Он крутит в пальцах вилку и отводит взгляд в сторону.
— Послушай, — я протягиваю руку через стол и кладу на его кулак, в котором он сжимать скатерть, — знаю, может, это глупо звучит, но я часто с психотерапевтами общалась, и они мне советовали рассказывать о своих ощущениях, когда с тобой происходило что-то не совсем хорошее. И если ты выговоришься, не будешь держать это в себе, то, может, тебе станет немного легче.
Взгляд мужа упирается в мою руку, и он расслабляет кулак, отпуская ткань.
— Знаешь, я никогда никому не рассказывал о том случае, но… когда мне было семь лет, я полетел в Испанию к маме.
Я не ожидала, что Тарасенко именно сейчас и именно со мной начнет откровенничать, поэтому замираю от удивления. А он, не замечая моего ступора, продолжает свой рассказ:
— До этого я не видел её целых два года. Я очень нервничал. Они с отцом развелись, и мама уехала работать в Испанию переводчицей. Там она вышла замуж и позвала меня к себе на каникулы. Раньше отец не позволял ей со мной общаться. У них был очень грязный и скандальный развод, где они делили меня прилюдно прямо в суде. В общем, там была очень эмоциональная сцена. Когда суд не отдал меня матери, она очень долго плакала, не хотела меня отцу отдавать, и он практически вырвал меня из её рук и ушел. Короче, — Женя вытаскивает ладонь из-под моей руки, и я уже хочу её убрать, но он тут же накрывает мою руку своей, чуть сжимая и не давая мне ускользнуть. — Короче, мама вышла замуж за Федерико Родари. Он был в те времена серьезным политическим деятелем в Испании. Мама во второй раз подала в суд на отца и смогла высудить право на общение со мной. Тогда вместе со мной полетел учитель, которого нанял для меня отец. Он должен был не только доставить и передать меня лично в руки матери под расписку, но и продолжить моё обучение в Испании — таковы были условия отца. Я очень переживал перед отлетом, что что-нибудь произойдет, и я так и не смогу увидеть маму. В итоге так накрутил себя, что, когда самолет попал в турбулентность, я сильно запаниковал. Испугался, что погибну, а мама будет переживать и страдать… Я ведь помнил её слезы и наши короткие разговоры по телефону, как она плакала, как скучала по мне… В общем, я настолько испугался, что описался прямо в кресле.

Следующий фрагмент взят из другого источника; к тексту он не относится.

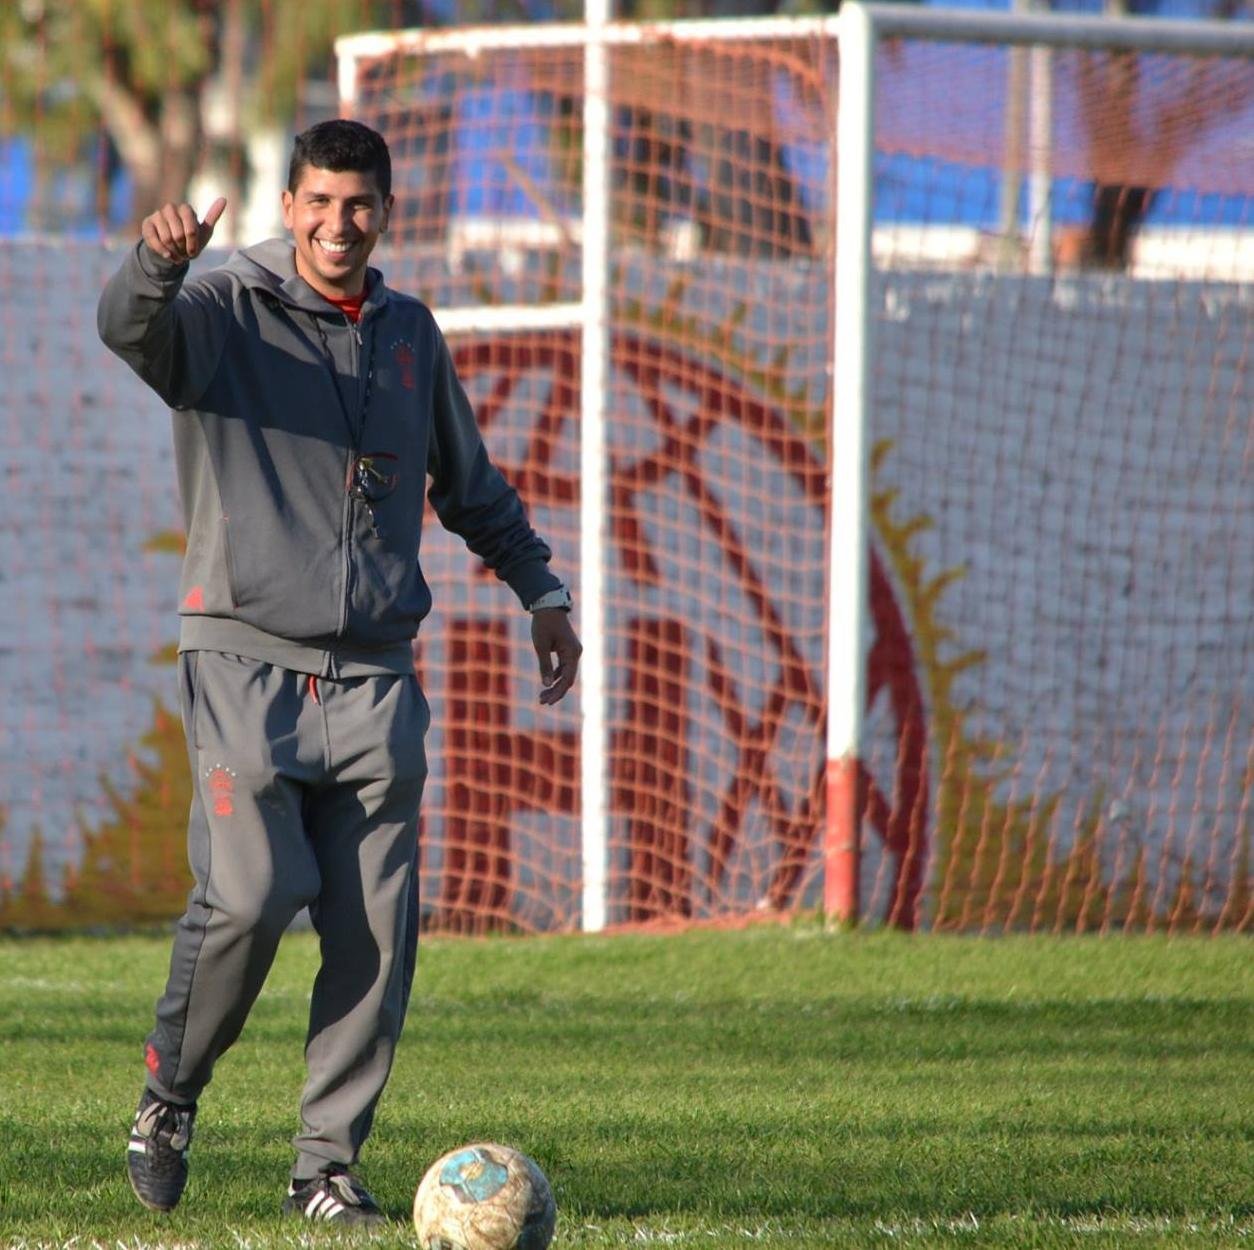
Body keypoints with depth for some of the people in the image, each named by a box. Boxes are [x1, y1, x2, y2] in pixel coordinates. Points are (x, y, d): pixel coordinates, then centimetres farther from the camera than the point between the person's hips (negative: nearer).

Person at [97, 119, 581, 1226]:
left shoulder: (410, 333, 15)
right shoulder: (226, 313, 0)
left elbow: (470, 484, 29)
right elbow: (131, 328, -24)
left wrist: (540, 590, 25)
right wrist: (159, 263, -45)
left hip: (376, 676, 4)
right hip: (247, 661, -4)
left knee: (376, 930, -3)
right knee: (248, 898, -17)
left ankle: (329, 1163, 6)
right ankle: (171, 1094, 8)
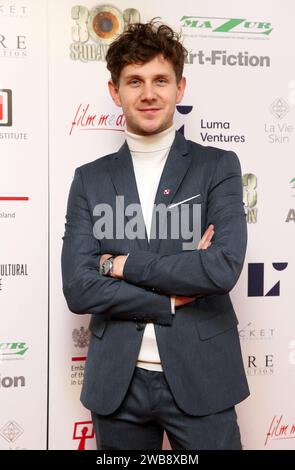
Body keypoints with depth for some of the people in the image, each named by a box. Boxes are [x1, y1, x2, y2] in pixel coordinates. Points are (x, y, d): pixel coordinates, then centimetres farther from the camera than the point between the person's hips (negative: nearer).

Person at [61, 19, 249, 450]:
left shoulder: (219, 167, -2)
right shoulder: (90, 179, 3)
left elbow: (225, 268, -16)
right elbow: (77, 288, -6)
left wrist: (122, 264, -12)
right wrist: (172, 299, -12)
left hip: (200, 378, -1)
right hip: (116, 381, 2)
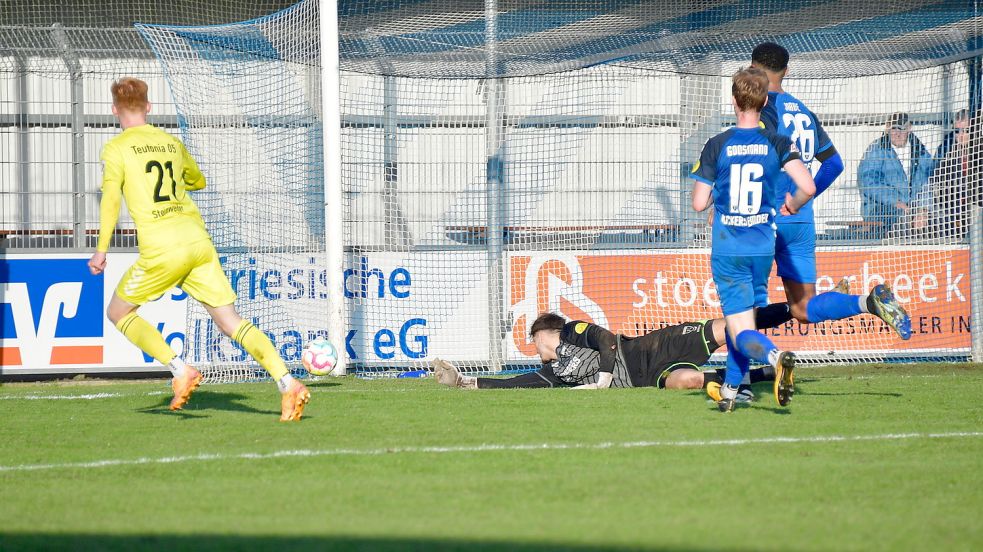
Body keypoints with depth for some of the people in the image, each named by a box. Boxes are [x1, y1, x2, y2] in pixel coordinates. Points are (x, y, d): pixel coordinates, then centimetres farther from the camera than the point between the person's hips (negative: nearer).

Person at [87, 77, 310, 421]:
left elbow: (111, 198, -11)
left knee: (118, 313, 14)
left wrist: (101, 250, -8)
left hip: (161, 247, -5)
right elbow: (198, 181, 38)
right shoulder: (171, 143, 20)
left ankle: (179, 369, -6)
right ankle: (287, 383, -15)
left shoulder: (116, 149, 3)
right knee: (230, 322, 3)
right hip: (198, 238, 5)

— Это нормально, ты был ребенком, — я пожимаю плечами, словно наяву видя перед собой напуганного мальчика, которого разрывают на части родители. Мне хочется обнять моего мужа, или того маленького мальчика, успокоить и сказать, что всё будет хорошо. Конечно, я понимаю, что это глупо, сейчас передо мной мужчина — взрослый, самодостаточный, и не знаю даже, позволит ли он мне себя пожалеть? Я ведь сама ненавижу, когда меня жалеют.
— Да, — кивает Тарасенко, — мне мама так и сказала, что это нормально, и отчим так и сказал, что в этом нет ничего страшного, бывает, что мы, мужчины, иногда даем слабину.
Он усмехается одними губами, но как-то по-доброму, что сразу чувствуется, своего отчима Женя уважал и, наверное, до сих пор уважает.